EDF Energy Customers (trading as EDF) is wholly owned by the French state-owned EDF (Électricité de France) and was formed in January 2002, following the acquisition and mergers of Seeboard plc (formerly the South Eastern Electricity Board), London Electricity plc (formerly the London Electricity Board or LEB), SWEB Energy plc (formerly the South Western Electricity Board), Virgin Energy, two coal fired power stations and a combined cycle gas turbine power station. The new group was initially led by MD John Kinsey and Marketing and Sales Director Gary Tubb, both from Virgin Energy.

In 2009, EDF took control of the nuclear generator in the United Kingdom, British Energy, buying share capital from the government. This made EDF one of the largest generators in the United Kingdom.

The development branch of EDF was formed in April 2004, bringing together the separate infrastructure interests of what were LE Group, Seeboard and SWEB. The focus for the branch is development activity through the participation in major new infrastructure projects, largely in the public sector through public-private partnership (PPP) and private finance initiative (PFI) type schemes.

The electricity distribution (or downstream) networks formerly known as EDF Energy Networks were sold in November 2010 to Hong Kong–based Cheung Kong Group (CKG), owned by billionaire Li Ka Shing. Later, EDF Energy Networks was renamed to UK Power Networks. In December 2014, EDF sold three small UK based wind farms with a combined capacity of 73 megawatts to the China General Nuclear Power Group for an estimated £100 million.

In November 2017, EDF sold its majority stake in five wind farms across Cambridgeshire and Lincolnshire for £98 million.

-------

Exercise a
Repeat the records word for word, starting at the beginning of the records and ending with the line that contains "provides a system", including both of these lines. Leave the pictures out of your answer.

-------

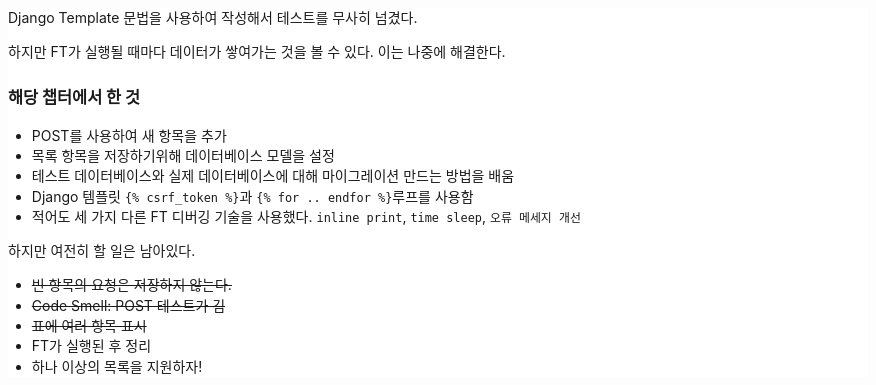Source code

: Django Template 문법을 사용하여 작성해서 테스트를 무사히 넘겼다.

하지만 FT가 실행될 때마다 데이터가 쌓여가는 것을 볼 수 있다. 이는 나중에 해결한다.



### 해당 챕터에서 한 것

- POST를 사용하여 새 항목을 추가
- 목록 항목을 저장하기위해 데이터베이스 모델을 설정
- 테스트 데이터베이스와 실제 데이터베이스에 대해 마이그레이션 만드는 방법을 배움
- Django 템플릿 `{% csrf_token %}`과 `{% for .. endfor %}`루프를 사용함
- 적어도 세 가지 다른 FT 디버깅 기술을 사용했다. `inline print`, `time sleep`, `오류 메세지 개선`

하지만 여전히 할 일은 남아있다.

- ~~빈 항목의 요청은 저장하지 않는다.~~
- ~~Code Smell: POST 테스트가 김~~
- ~~표에 여러 항목 표시~~
- FT가 실행된 후 정리
- 하나 이상의 목록을 지원하자!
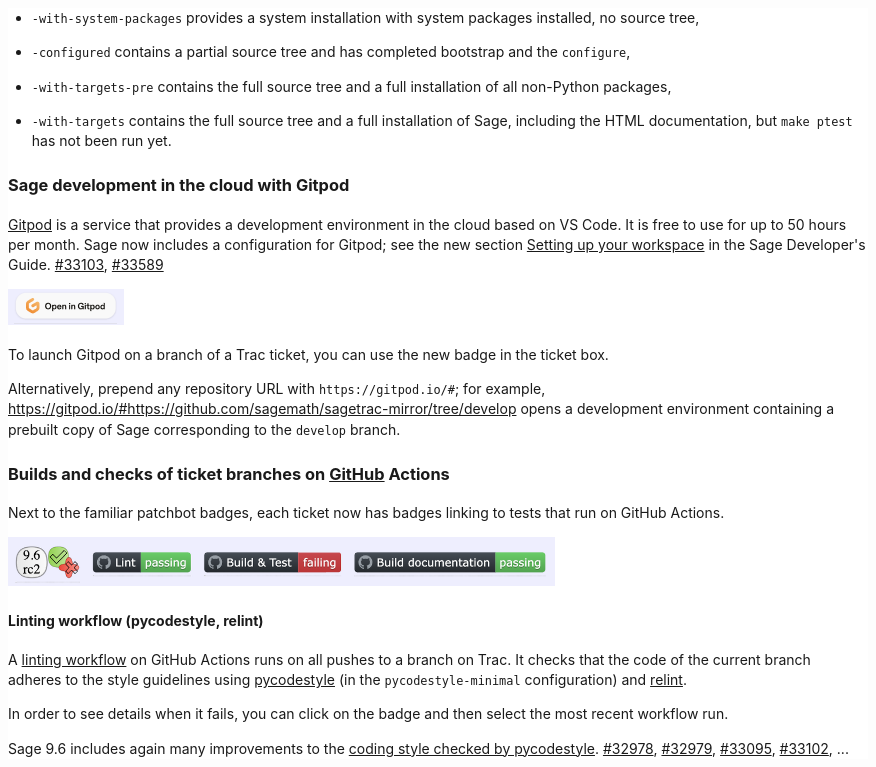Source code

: * `-with-system-packages` provides a system installation with system packages installed, no source tree,

* `-configured` contains a partial source tree and has completed bootstrap and the `configure`,

* `-with-targets-pre` contains the full source tree and a full installation of all non-Python packages,

* `-with-targets` contains the full source tree and a full installation of Sage, including the HTML documentation, but `make ptest` has not been run yet.

### Sage development in the cloud with Gitpod

[Gitpod](https://www.gitpod.io/) is a service that provides a development environment in the cloud based on VS Code. It is free to use for up to 50 hours per month. Sage now includes a configuration for Gitpod; see the new section [Setting up your workspace](https://doc.sagemath.org/html/en/developer/workspace.html#section-gitpod) in the Sage Developer's Guide. 
[#33103](https://trac.sagemath.org/ticket/33103), [#33589](https://trac.sagemath.org/ticket/33589)

<img src="ReleaseTours sage-9.6/gitpod_badge.png" width=116px>

To launch Gitpod on a branch of a Trac ticket, you can use the new badge  in the ticket box.

Alternatively, prepend any repository URL with `https://gitpod.io/#`; for example, https://gitpod.io/#https://github.com/sagemath/sagetrac-mirror/tree/develop opens a development environment containing a prebuilt copy of Sage corresponding to the `develop` branch.

### Builds and checks of ticket branches on [GitHub](GitHub) Actions

Next to the familiar patchbot badges, each ticket now has badges linking to tests that run on GitHub Actions.

<img src="ReleaseTours sage-9.6/ticket_badges.png" width=547px>

#### Linting workflow (pycodestyle, relint)

A [linting workflow](https://github.com/sagemath/sage/blob/develop/.github/workflows/lint.yml) on GitHub Actions runs on all pushes to a branch on Trac. It checks that the code of the current branch adheres to the style guidelines using [pycodestyle](https://doc.sagemath.org/html/en/developer/tools.html#pycodestyle) (in the `pycodestyle-minimal` configuration) and [relint](https://doc.sagemath.org/html/en/developer/tools.html#relint). 

In order to see details when it fails, you can click on the badge and then select the most recent workflow run.

Sage 9.6 includes again many improvements to the [coding style checked by pycodestyle](https://pycodestyle.pycqa.org/en/latest/intro.html#error-codes). [#32978](https://trac.sagemath.org/ticket/32978), [#32979](https://trac.sagemath.org/ticket/32979), [#33095](https://trac.sagemath.org/ticket/33095), [#33102](https://trac.sagemath.org/ticket/33102), ...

-------

Exercise b
According to the text on EDF Energy, which company bought the electricity distribution networks formerly known as EDF Energy Networks in November 2010?

Answer area a
Source code

: Django Template 문법을 사용하여 작성해서 테스트를 무사히 넘겼다.

하지만 FT가 실행될 때마다 데이터가 쌓여가는 것을 볼 수 있다. 이는 나중에 해결한다.



### 해당 챕터에서 한 것

- POST를 사용하여 새 항목을 추가
- 목록 항목을 저장하기위해 데이터베이스 모델을 설정
- 테스트 데이터베이스와 실제 데이터베이스에 대해 마이그레이션 만드는 방법을 배움
- Django 템플릿 `{% csrf_token %}`과 `{% for .. endfor %}`루프를 사용함
- 적어도 세 가지 다른 FT 디버깅 기술을 사용했다. `inline print`, `time sleep`, `오류 메세지 개선`

하지만 여전히 할 일은 남아있다.

- ~~빈 항목의 요청은 저장하지 않는다.~~
- ~~Code Smell: POST 테스트가 김~~
- ~~표에 여러 항목 표시~~
- FT가 실행된 후 정리
- 하나 이상의 목록을 지원하자!
Source code

: * `-with-system-packages` provides a system installation with system packages installed, no source tree,

Answer area b
The Hong Kong–based Cheung Kong Group (CKG)